Work to complete -
[1] Summarize the news item on the Kaesong Industrial Complex in two sentences.
[2] In the news item on the Kaesong Industrial Complex, how many DPRK citizens does the complex employ, and at how many companies?

UN Chief Expresses Support for Dialogue on Reopening Korean Industrial Complex
New York, Apr 25 2013 1:00PM

Secretary-General Ban Ki-moon today affirmed support for inter-Korean dialogue, following the Republic of Korea’s offer to hold talks with the Democratic People’s Republic of Korea (DPRK) on reopening the Kaesong Industrial Complex, which he considers a valuable bridge between the two countries.

“The Secretary-General remains seriously concerned about the suspension of the Kaesong Industrial Complex. He is particularly concerned about the economic and humanitarian implications of this suspension,” Mr. Ban said in a <"http://www.un.org/sg/statements/index.asp?nid=6772">statement attributable to his spokesperson.

The Secretary-General believes that this project should not be affected by political and security considerations, the spokesperson added.

Mr. Ban has described the Kaesong Industrial Complex as a “successful example of inter-Korean cooperation which has promoted economic growth and served as a bridge between the two Koreas.”

The complex is located in the border town of Kaesong just across the Demilitarized Zone. It employs more than 53,000 citizens of the DPRK at 123 companies of the Republic of Korea (ROK), according to media reports.

Earlier this month, the DPRK banned personnel and goods from its southern neighbour from entering the facility, forcing the complex to suspend operations.

Today, the ROK Unification Ministry proposed working-level talks to resolve the humanitarian issues affecting workers in the complex and to normalize the Kaesong industrial zone.

Mr. Ban’s spokesperson said in the statement that he “sincerely hopes the operation of the Complex can return to normal as soon as possible through dialogue.”

He reiterated that Mr. Ban has been closely following the situation on the Korean peninsula, and has sought to encourage dialogue between the two Koreas.

“He also appreciates the efforts of other concerned parties, including China, to this end,” the spokesperson said.

In February, the DPRK conducted its third, long threatened nuclear test, a move that was in violation of Security Council sanctions and drew widespread condemnation, including from Mr. Ban.

The test prompted the Security Council to tighten sanctions on the country’s trade and banking, as well as travel by targeted officials. The DPRK then reportedly said it was cancelling the 1953 Armistice Agreement that ended the Korean War.

Data extract -
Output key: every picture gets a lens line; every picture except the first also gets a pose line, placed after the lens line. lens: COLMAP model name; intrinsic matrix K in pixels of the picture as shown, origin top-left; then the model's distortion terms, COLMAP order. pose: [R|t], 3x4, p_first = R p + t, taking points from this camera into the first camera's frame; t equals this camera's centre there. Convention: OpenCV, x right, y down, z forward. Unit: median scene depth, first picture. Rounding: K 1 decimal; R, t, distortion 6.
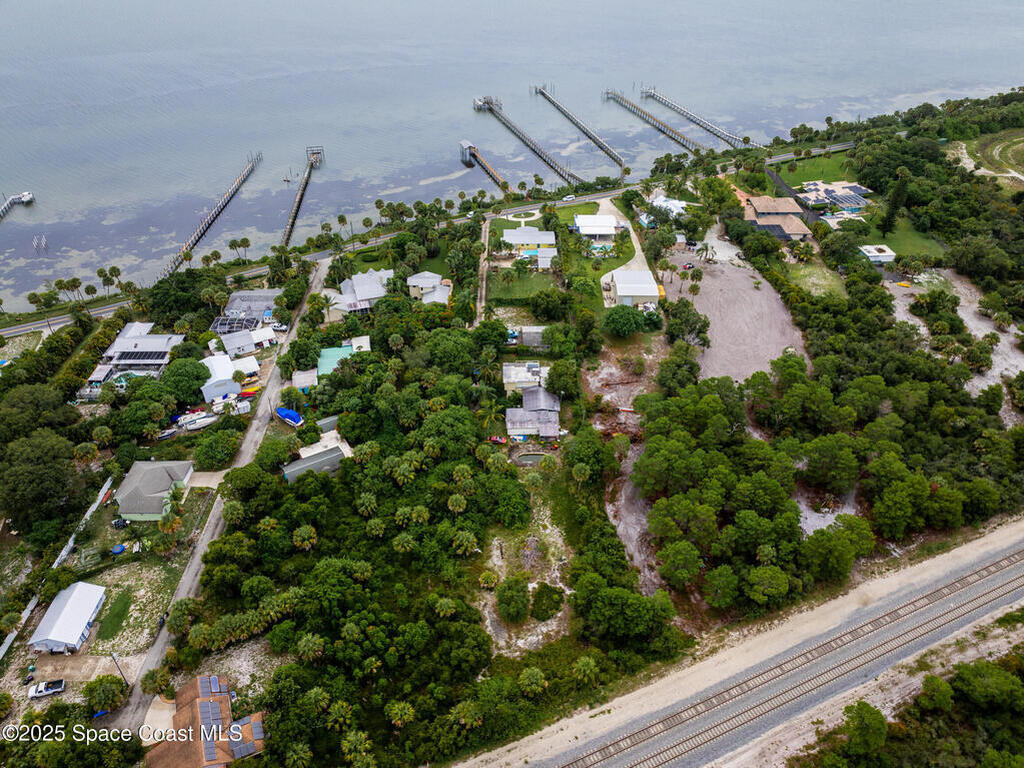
lens RADIAL K [[724.9, 0, 515.9], [0, 724.9, 381.3], [0, 0, 1]] dist [-0.037184, 0.025947]
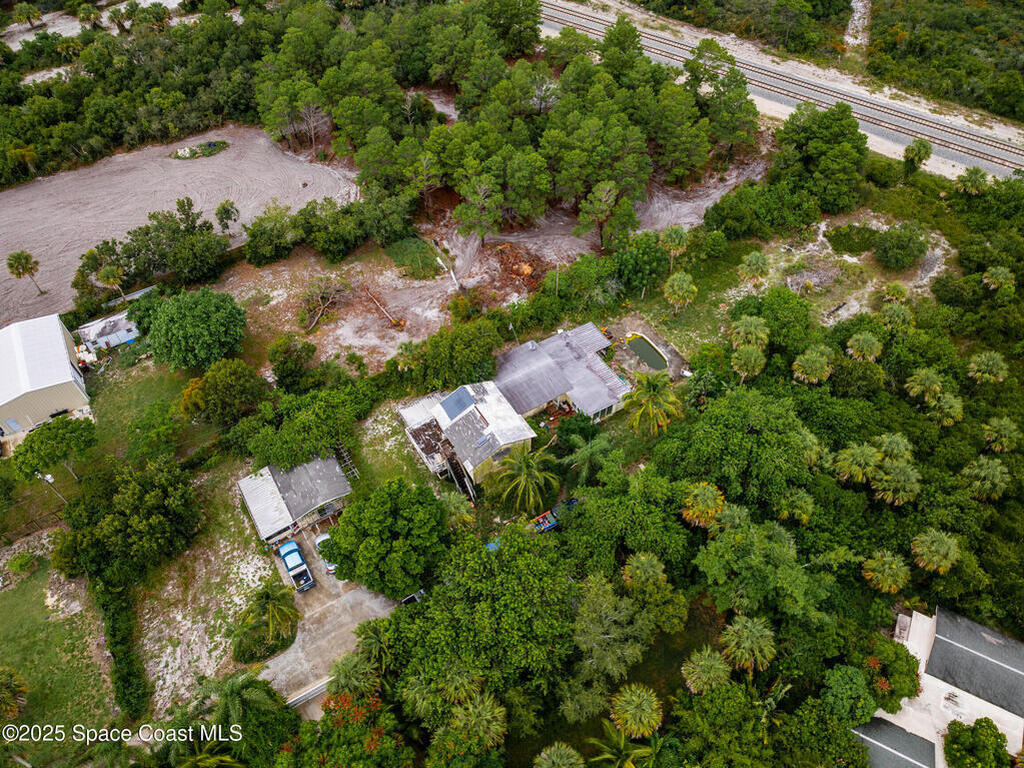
lens RADIAL K [[724.9, 0, 515.9], [0, 724.9, 381.3], [0, 0, 1]] dist [-0.037184, 0.025947]
pose [[-0.510972, -0.667928, 0.541092, -0.280407], [0.523565, 0.257411, 0.812170, -0.457670], [-0.681754, 0.698292, 0.218174, 1.127902]]
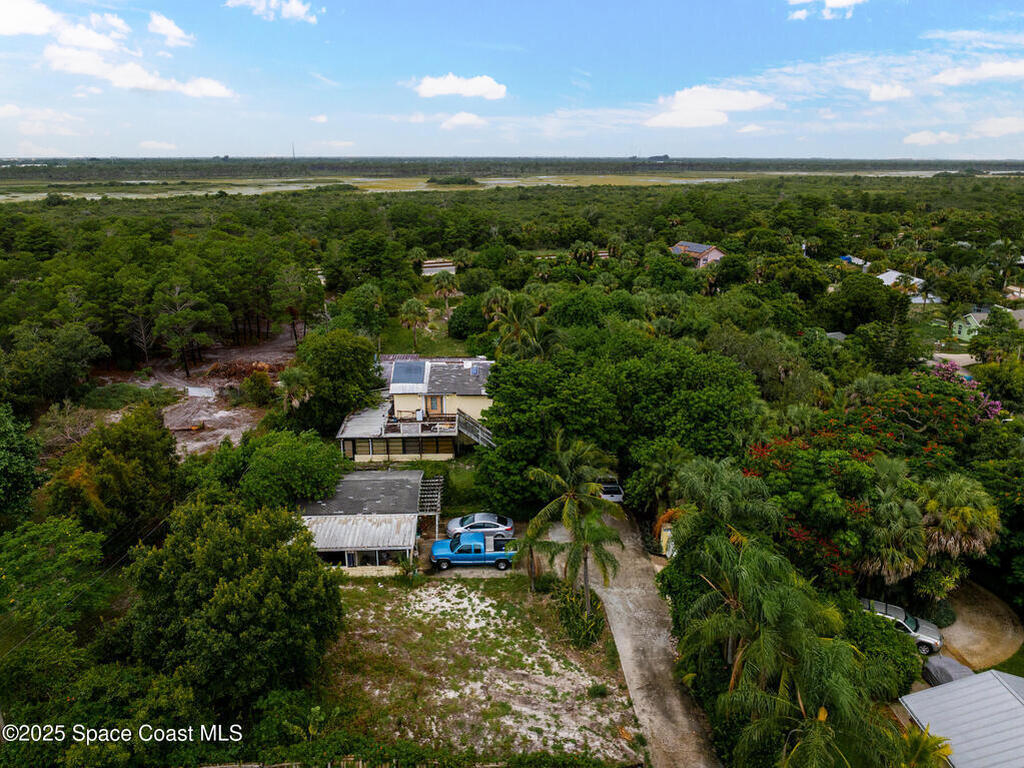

Problem solutions -
[1] UN Secretary-General Ban Ki-moon affirmed support for inter-Korean dialogue after the Republic of Korea offered to hold talks with the DPRK on reopening the Kaesong Industrial Complex, which had suspended operations after the DPRK barred personnel and goods from the ROK earlier in the month. In a statement attributable to his spokesperson, Mr. Ban said he was seriously concerned about the suspension's economic and humanitarian implications and hoped the complex could return to normal as soon as possible through dialogue.

[2] According to media reports, it employs more than 53,000 DPRK citizens at 123 ROK companies.